The effectiveness of the large-scale pretraining approach, particularly its observed label efficiency in the low-data regime, directly addresses clinical settings where vast archives of routine, unlabeled bpMRI images are available. Our SSL method using MAE leverages this data to learn generalizable representations before fine-tuning, thereby improving csPCa detection while reducing reliance on scarce and expensive expert annotations.

Several limitations of our study guide future investigations. First, regarding comparative performance, although the nnU-Netv2 model by \cite{pooch2025semi} was trained with substantially more human labels (425 human vs. our 220 human and 205 AI annotations), it achieved lower performance on the same benchmark. Future work should include an analysis using fully human-labeled data to further isolate the effect of large-scale pretraining and better characterize performance in low-data regimes. 
Second, while our method cannot be directly compared to the reader study of \cite{saha2024artificial} due to differences in cohort size and study design, valuable contextual insights can still be drawn. The study reported an AUC of 0.86 (95\% CI: 0·83–0·89) on 400 cases, whereas our approach achieved an AUC of 0.905 (95\% CI: 0·885–0·924) on 1,000 cases from the PI-CAI hidden test set. Although not directly comparable, this suggests that our model is competitive with expert readers in patient-level diagnosis. Since our evaluation on the PI-CAI dataset is retrospective, prospective clinical studies are essential to fully assess the utility of our method.

Although we evaluated on the external Prostate158 (P158) dataset to assess OOD generalization, P158 does not follow the same reference standard as PI-CAI, particularly with respect to the explicit distinction between clinically significant and clinically insignificant PCa. To our knowledge, no other publicly available dataset currently matches the scale and standardized labeling of PI-CAI. Consequently, the lower absolute PI-CAI scores observed on P158 should be interpreted as a dataset-related limitation.

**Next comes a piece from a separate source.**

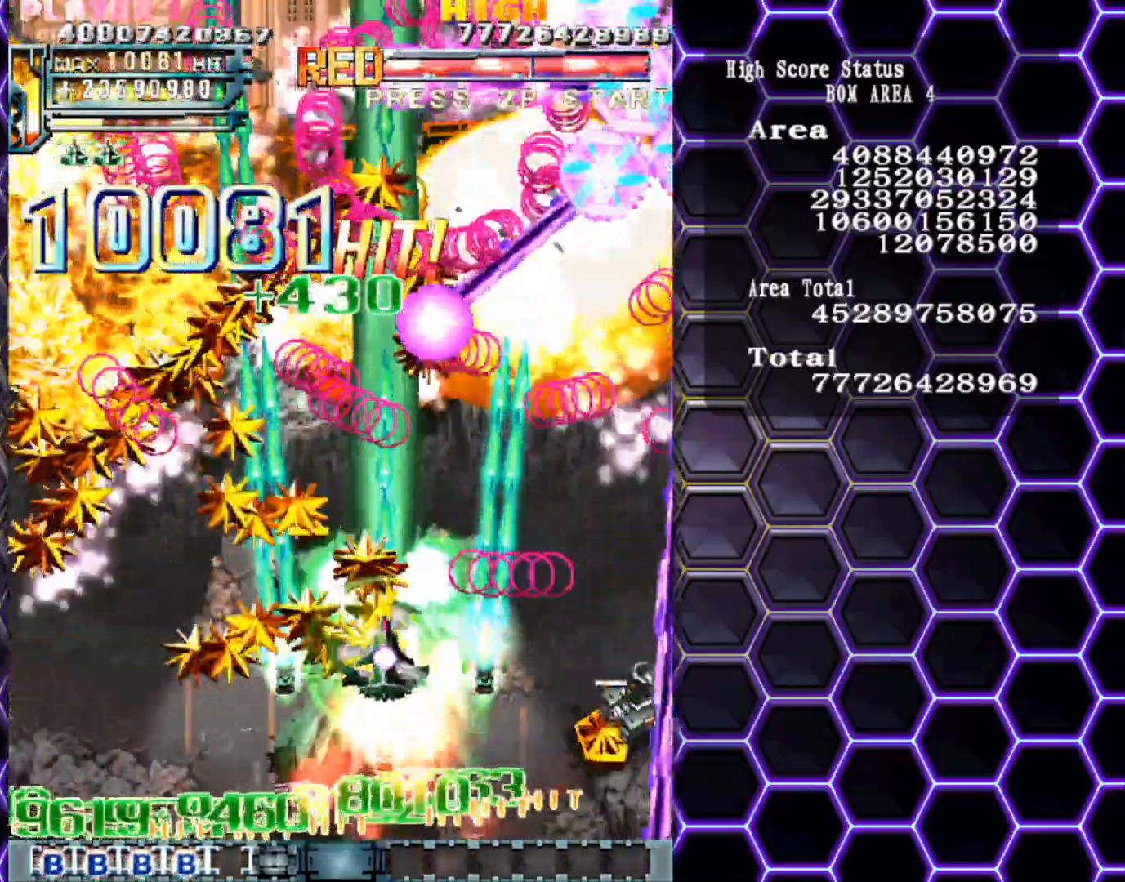
{"buttons": [], "left_stick": "down-right", "events": [[117, "left_stick", "right"], [267, "left_stick", "up"], [400, "left_stick", "right"], [450, "left_stick", "down-right"]]}
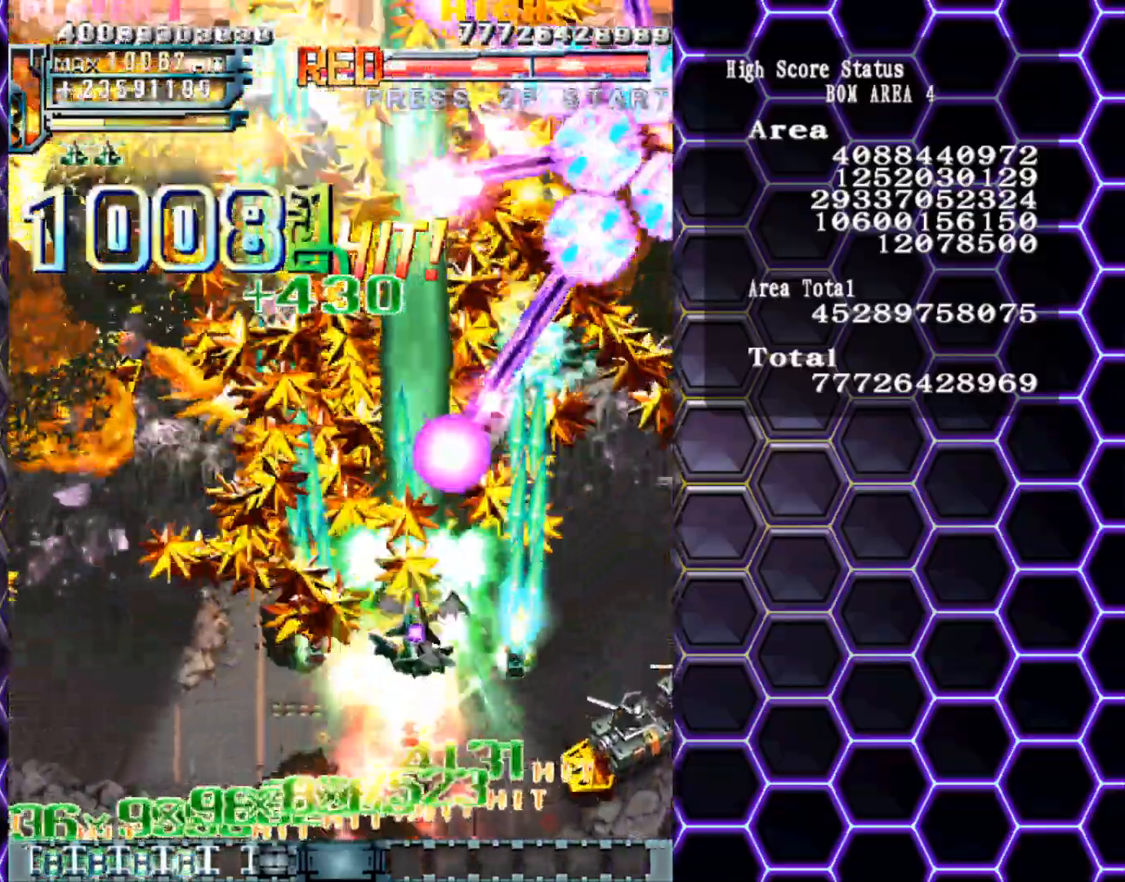
{"buttons": [], "left_stick": "down-right", "events": [[267, "left_stick", "down"], [467, "left_stick", "down-right"]]}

Finally, while MAE outperformed other SSL pretext tasks, future research should explore prostate-specific tasks that leverage anatomy and clinical data, while also investigating how performance scales with unlabeled data volume to identify potential diminishing returns. Furthermore, while we compared against hybrid CNN–Transformer architecture (Swin-UNETR) pretrained with an MAE objective, future work should explore pure transformer-based models and a broader range of self-supervised objectives, as the performance of Swin-UNETR was relatively limited in the context of prostate MRI.

In conclusion, UMamba-ProSSL achieves state-of-the-art performance on a large-scale benchmark by combining a UMamba-MTL backbone with MAE-based large-scale self-supervised pretraining, thereby advancing prostate cancer detection.